Logoi are true or false - with a lot of possibilities in between. Messages are relevant or irrelevant, also with a lot of possibilities in between. There is no relevance in itself. Messages are relevant according to situations and environments. Metaphysics was interested in disclosing the logical character of messages. A theory of messages (an angeletics) looks for the situational (linguistic, cultural, historical, political...) relevance of logoi. To take care with logoi means not only to become aware of their relative truth or stability but primarily to take care with the instability of their transmission. Recalling this instability within a plurality of objects, projects and media is the task of a sustainable development of information. Sustainable development of information means, in other words, saving for future generations the possibility of different castings of being.   

How stable can knowledge be? Does this question arise from our present technological casting envisaging the foreclosure of our ability to cast our being and to remain open to the unforeseen? Should we be committed to technologies that imply this kind of challenge? An alternative to this perspective is not only the univocity and stability of metaphysics but the plurivocity and instability of objects, projects and media, i.e., the notion of information cultures to be studied on the basis of a theory of messages similar to what Flusser calls "Kommunikologie" (Flusser 1996).   

 

 
     
   
REFERENCES

Benedikt, M. Ed. (1994). Cyberspace: First Steps. Cambridge, Mass. 

Burkert, W. (1990). Antike Mysterien. München. 

Capurro, R. (1996) On the Genealogy of Information. In: K. Kornwachs, K. Jacoby Eds.: Information. New Questions to a Multidisciplinary Concept. Berlin, 259-270.   
- (1996a): Informationsethik nach Kant und Habermas. In: A. Schramm, Ed.: Philosophie in Österreich 1996, Wien, 307-310.   
- (1978): Information. München. 

Derrida, J. (1995). Mal d'Archive. Paris. 

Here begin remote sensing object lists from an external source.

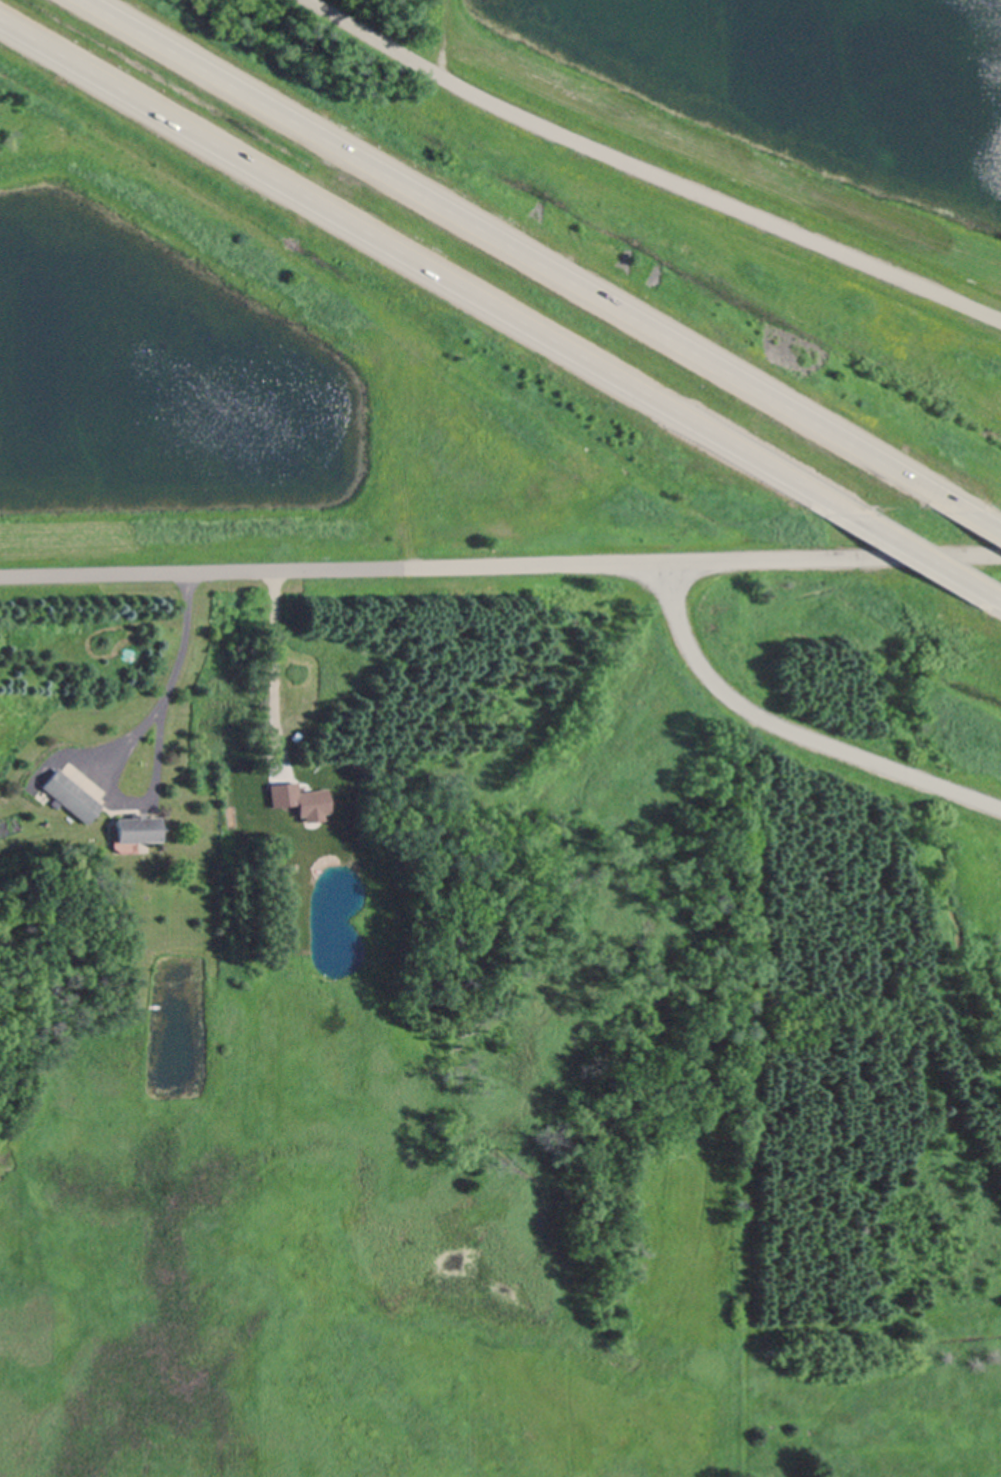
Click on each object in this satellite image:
road: (647, 174)
road: (527, 256)
road: (426, 267)
road: (984, 519)
road: (927, 555)
road: (500, 566)
road: (267, 667)
road: (791, 730)
road: (124, 747)
building: (43, 796)
building: (68, 796)
building: (301, 802)
building: (305, 819)
building: (135, 828)
building: (117, 923)
building: (157, 1007)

Flusser, V. (1996). Kommunikologie. Mannheim. 

Flusser, V. (1994). Vom Subjekt zum Projekt. Menschwerdung. Bensheim. 

Heidegger, M. (1992). Platon: Sophistes. Frankfurt a.M. (GA 19).  

Heim, M. (1994). The Erotic Ontology of Cyberspace. In: Benedikt, M. ed.: Cyberspace: First Steps. Cambridge, Mass. pp. 59-80.   

Negroponte, N. (1995). Being Digital. London. 

Weizsäcker, C.F.v. (1974). Sprache als Information. In: Die Einheit der Natur. München. 

Welsch, W. (1996). Grenzgänge der Ästhetik. Stuttgart.